New York State and the city are building a new humanitarian...

New York State and the city are building a new humanitarian relief center in the parking lot adjacent to Creedmoor Psychiatric Center in Queens Village, as seen on Wednesday. Credit: Howard Schnapp

New York City's cost to shelter, feed and otherwise care for tens of thousands of asylum-seeking migrants could balloon to more than $12 billion by 2025, Mayor Eric Adams warned Wednesday.

By 2025, Adams said, over 100,000 migrants could be living in homeless shelters in the city, which is under a decades-old, rare-in-the-nation judicial mandate to shelter anyone in need.

The forecast is based on the current arrival trends of thousands each week. The city's previous estimate put the total cost, by next summer, as $4.3 billion. 

Speaking from City Hall, Adams urged, as he has for months, the state and federal governments for subsidies and space outside the city to place migrants.

"We are past our breaking point," Adams said. "New Yorkers' compassion may be limitless, but our resources are not."

The biggest cost the city bears for the migrants is housing, Adams’ budget chief, Jacques Jiha, said at a news conference with Adams. (The city’s entire municipal budget is $107 billion.)

The federal government, which has dispatched a small team to visit the city's shelters, has so far promised the city $160 million to help, but Jiha said the city has yet to receive a “dollar” of that money. 

The mayor's lawyers have asked a judge to loosen the mandate requiring the city to provide free shelter, pursuant to a legal settlement dating to the 1980s.

“Right now, the way it currently states, you could come to New York from anywhere on the globe, you could come to New York City, and we are supposed to feed, clothe, house you as long as you want,” Adams said. “That is just not sustainable."

As of last week, 18,000 migrant children were in the city schools. Asked on Wednesday about those costs, Adams said, “it’s a moving number.”

The mayor warned there would be more budget cuts to other city services without federal and city help.

“We are out of room,” Adams said.

He added: “It’s not sustainable for the state, these numbers that are coming in. It’s only a time before we’re going to even fill up the state. So there needs to be a change in course.”
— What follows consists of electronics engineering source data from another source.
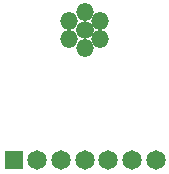
<source format=gbs>
G04 #@! TF.FileFunction,Soldermask,Bot*
%FSLAX46Y46*%
G04 Gerber Fmt 4.6, Leading zero omitted, Abs format (unit mm)*
G04 Created by KiCad (PCBNEW 4.0.7-e2-6376~58~ubuntu16.04.1) date Mon Mar 11 22:55:11 2019*
%MOMM*%
%LPD*%
G01*
G04 APERTURE LIST*
%ADD10C,0.100000*%
%ADD11O,1.500000X1.500000*%
%ADD12C,1.500000*%
%ADD13R,1.650000X1.650000*%
%ADD14C,1.650000*%
G04 APERTURE END LIST*
D10*
D11*
X152000000Y-105500000D03*
X150700962Y-106250000D03*
X150700962Y-107749999D03*
X152000000Y-108500000D03*
X153299038Y-107750000D03*
X153299038Y-106250000D03*
D12*
X152000000Y-107000000D03*
D13*
X146000000Y-118000000D03*
D14*
X148000000Y-118000000D03*
X150000000Y-118000000D03*
X152000000Y-118000000D03*
X154000000Y-118000000D03*
X156000000Y-118000000D03*
X158000000Y-118000000D03*
M02*

</source>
Adams says he’s looking to bring down costs spent on migrants — less on meals, less on laundry, even less on napkins.

Almost 100,000 migrants have been processed through the city’s system. Of those, over 57,000 live in city facilities. The rest are on their own, either in the city or elsewhere.

The city is hoping that kicking childless adult migrants out of shelters and requiring them to reapply every 60 days — a policy the Adams administration adopted earlier this summer — will, among other as-yet unannounced policy changes, yield a “20 percentage reduction in census growth” of the shelter population, a budget official said Wednesday on a background call with reporters. Asked where those migrants would go, the official did not answer.

Adams says the city spends $383 per household on the migrants — $9.8 million a day.

Adams has sought to place migrants elsewhere in the state, such as on Long Island, but most local leaders have chafed.

Earlier this year, dozens of municipalities around the state — including Suffolk and Riverhead — passed orders restricting the ability of the city to place migrants elsewhere. Although hundreds of migrants have moved to Long Island on their own, according to advocates, none are known to have been relocated to the Island as part of an official program by the city.

Adams said that scenes such as migrants camped out on the sidewalk outside Manhattan's Roosevelt Hotel — which in the spring became an intake center — could become more common as the city scrambles to find dwindling space.

Since the first of the asylum-seekers began arriving in spring 2022 — mostly sent by U.S. border state governors in protest of the Biden administration's immigration policies — the city has opened almost 200 sites to house migrants.

They generally have a year from crossing the border to file for asylum; if they don’t, they forfeit the right. But “very few" have formally applied, Adams' deputy overseeing the crisis, Anne Williams-Isom, said in May. The city has helped 1,700 file so far, she said Wednesday.

In June, Newsday reported that most applicants were unlikely to be granted asylum — and an unknown number will stay in the U.S. anyway, illegally.
Migrants cannot apply to work legally until at least six months after formally applying for asylum.